It’s only about five minutes since East met West, but there has been several things come to pass. Gunga Din has gone back into Buck’s place, tryin’ to get rid of Cleopatra, when here comes Chief Cod Liver Oil, packin’ an old Sharps rifle. The old war-whoop sure must ’a’ been fortified against fear by much flavorin’ extract, ’cause he heads straight for Buck’s shattered entrance, soundin’ his tribal war-whoop regular.
I got to my feet. I reckon they were my feet. There ain’t no feelin’ in ’em, but they hold me up; so they must be mine. An armless man could count all the Harper heroes on the fingers of his hands, but just the same I goes pawin’ toward Buck’s place to see what I can salvage from Gunga Din, Cleopatra and Cod Liver Oil.
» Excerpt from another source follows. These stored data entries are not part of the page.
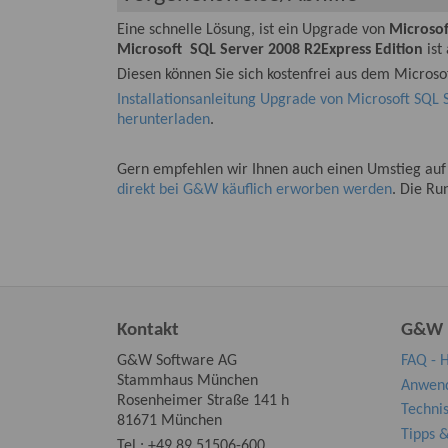
Eine schnelle Lösung, ist ein Upgrade von
Microsof
Microsoft SQL Server 2008 R2
Express Edition
ist
Diesen können Sie sich kostenfrei aus dem Microso
Installationsanleitung Upgrade von Microsoft SQL S
herunterladen
.
Gern empfehlen wir Ihnen auch einen Umstieg auf
direkt bei G&W käuflich erworben werden
. Die Ru
Kontakt
G&W H
G&W Software AG
FAQ - H
Stammhaus München
Anwend
Rosenheimer Straße 141 h
Techni
81671 München
Tipps &
Tel.:
+49 89 51506-600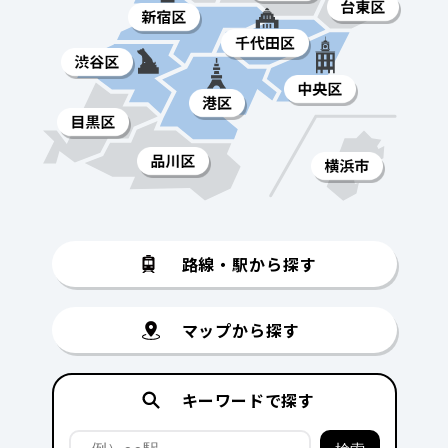
路線・駅から探す
マップから探す
キーワードで探す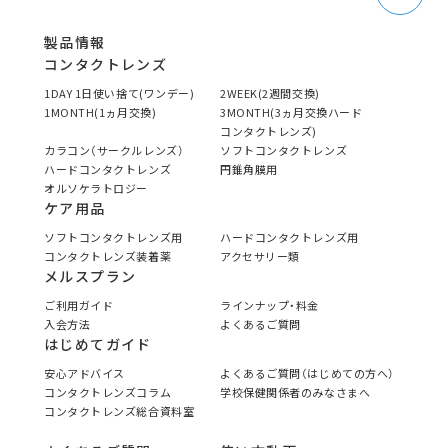
製品情報
コンタクトレンズ
1DAY 1日使い捨て(ワンデー)
2WEEK(2週間交換)
1MONTH(1ヵ月交換)
3MONTH(3ヵ月交換ハード
コンタクトレンズ)
カラコン（サークルレンズ）
ソフトコンタクトレンズ
ハードコンタクトレンズ
円錐角膜用
オルソケラトロジー
ケア用品
ソフトコンタクトレンズ用
ハードコンタクトレンズ用
コンタクトレンズ装着薬
アクセサリー類
メルスプラン
ご利用ガイド
ラインナップ・料金
入会方法
よくあるご質問
はじめてガイド
安心アドバイス
よくあるご質問（はじめての方へ）
コンタクトレンズコラム
学校保健関係者のみなさまへ
コンタクトレンズ総合資料室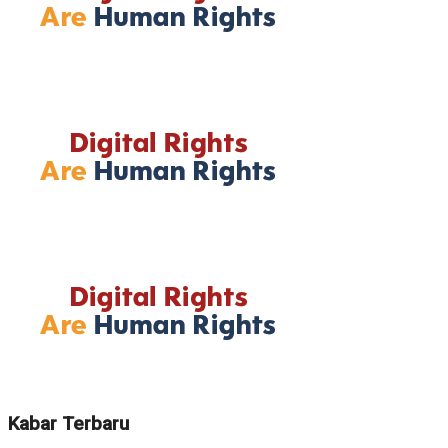
Kabar Terbaru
I don’t quite get there, when Cod Liver Oil comes out. He came out of there, end over end, missed me about a foot, and stood on his head and shoulders in the street. His Sharps lit just outside the doorway; so I picked it up and went in.
Cleopatra is settin’ on what used to be the end of Buck’s mahogany bar, her mouth wide open and her eyes shut. Gunga Din is standin’ in the middle of the room, with one hind foot on Magpie’s pant-leg, and Sahara is half-in and half-out of a rear window. And every time Gunga Din weaves the whole building shakes.
Dirty Shirt has got to his feet, and there he stands, plumb out of clothes, kinda rockin’ on his feet and grinnin’ foolish.
“Dud-do somethin’!” whispers Magpie. “Ain’t nobody goin’ to do somethin’?”
“Call on the Chamber of Commerce,” says I.
From under a smashed card-table, Wick Smith shoves up his head. He’s got the brim of his hat in his teeth, but manages to work it loose with his tongue.
“I give up,” he wheezes. “I know when I’ve got enough.”
Old Testament is still settin’ on the back-bar, but now he shakes loose and falls into Cleopatra. He kinda takes that big striped cat into a lovin’ embrace, but Cleopatra yowled once, kicked Testament backward and jumped straight at me.